But still, traveling just doesn't feel right to me at the moment.  It's like, we're probably almost done with this thing.  I feel like we should just hunker down and hang in there for a few months, until we can get this vaccine thing going in full force.  Traveling 600 miles down the country is the exact opposite of that.  But S really wants to go, and her sister presumably doesn't want to spend Christmas by herself, and the boys really want to go, and under normal circumstances I would really want to go, as well.  So, we're going.  I'm sure once I get there, I'll be able to relax, and it'll be great.  But I'm not there yet, so that's not how I feel now.
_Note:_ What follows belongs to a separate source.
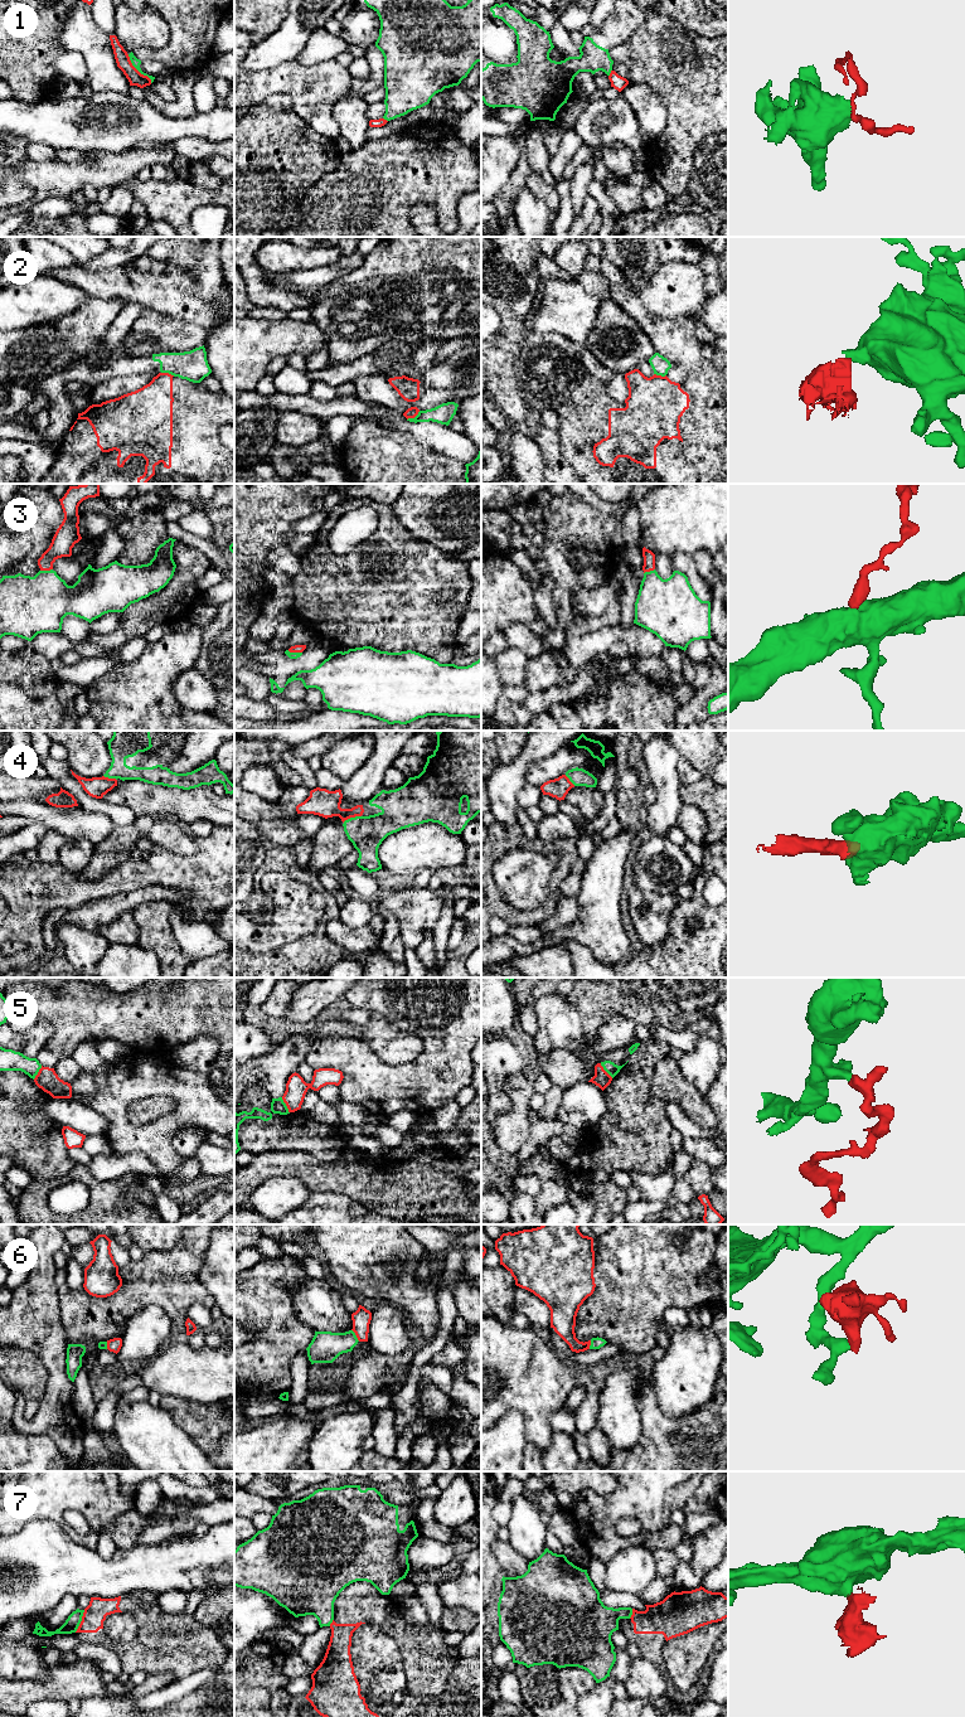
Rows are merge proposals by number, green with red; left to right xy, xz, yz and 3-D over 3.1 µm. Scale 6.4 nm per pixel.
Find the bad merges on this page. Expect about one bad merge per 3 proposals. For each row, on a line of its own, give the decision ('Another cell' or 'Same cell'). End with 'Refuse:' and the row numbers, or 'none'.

Anyway, as I said, we're getting up early tomorrow, so I should try to get some sleep.

Until next time...

Thursday, December 17, 2020

Entry 541: A Song Of Ice And Aggravation

It has not been a great week thus far.

It started out well, the Electoral College voted Biden for president, as expected, but things quickly deteriorated in the G & G household from there.  Our boys are in a pod with a little girl, and Tuesday evening, we got a call from her mother telling us she (the mother) had been around somebody recently, who, unbeknownst at the time, had Covid.  It sounded like a very low-risk situation -- mostly outside, mostly masked -- but, still, we all figured we should play it very safe, so we canceled the pod, including the babysitter, until she could get tested.  And since it's Christmas break next week, anyway, we just canceled it for the rest of this week.  (She got tested and she's negative, if you were wondering.)

Without the babysitter, it's so difficult to do remote schooling.  Lil' S2 isn't old enough to navigate his schedule by himself, so you pretty much have to sit near him the entire day.  Lil' S1 can do everything on his own, but you still have to check in to make sure he's on task.  He's got some slacker in him.  He's a strong reader (a bit of a bookworm), and his math seems to be okay, but he puts such little effort into his other work.  Anything that requires actually writing out answers to questions, he just doesn't want to do.  His handwriting is atrocious and he's a surprisingly poor speller given how much he reads.  It's a lack of practice, and it's difficult to get the reps in when almost all your work is done on online portals and nobody is really holding you accountable, anyway.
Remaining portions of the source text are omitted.